Dish to make at home: A pot of soup. Any type of soup. Cooking with Joe Ritchie, my fiancé, and making a pot of soup to last a few days is pretty satisfying.

 Dish to impress guests: Currently, lamb and beef that I helped slaughter on my sister-in-law’s farm.  When using ingredients like this they have extra meaning and a greater sense of what it actually takes to provide food. 

Item on the Brimmer and Heeltap menu: The seasonal seafood. I'm always in charge of it and so it allows me to be creative, use what's fresh, and bring my thoughts and ideas to fruition. 

Secret ingredient: Garlic and fish sauce. Those are my staples. More recently, berebere—an Ethiopian spice. I hate to share because everyone will start using it. 

Breakfast dish: Eggs. I love it and hate it.
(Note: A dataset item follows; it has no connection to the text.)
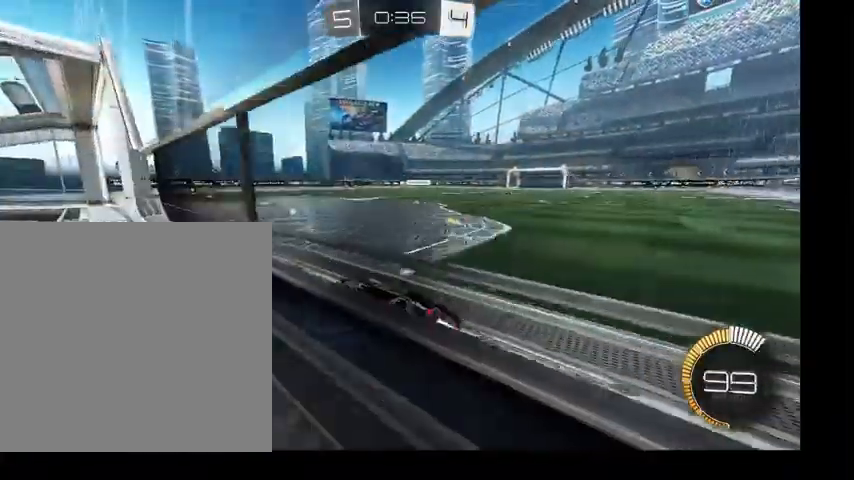
{"buttons": ["B"], "left_stick": "up-right", "right_stick": "center", "events": [[233, "left_stick", "up"], [433, "A", "down"], [500, "A", "up"], [500, "left_stick", "up-right"]]}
I have eggs for breakfast almost everyday and I can utilize them in so many ways, but one can always get tired of a favorite.

Lunch spot: Saigon Deli. A Vietnamese iced coffee and a rice plate

People I'd like to cook with: I would like to have the opportunity to cook with both my grandmothers. To be able to witness what they fed my parents would be a neat look into what different generations are able to eat and how food is passed down.

Place to eat on a day off: At home, on my rooftop deck, or my mom and dad's house. But who can refuse a fancy meal out?

Recently splurged on: A ​$200 trash can. I felt really strange forking up that cash, but man it's a pretty sleek looking trash can. I guess you can say it’s a display trash can.

The crowds in Ballard are... Gregarious. Engaging. More often than not Seattleites tend to look away and not smile at one another but I find people on Market Street and around the neighborhood actually want to wish each other a good day.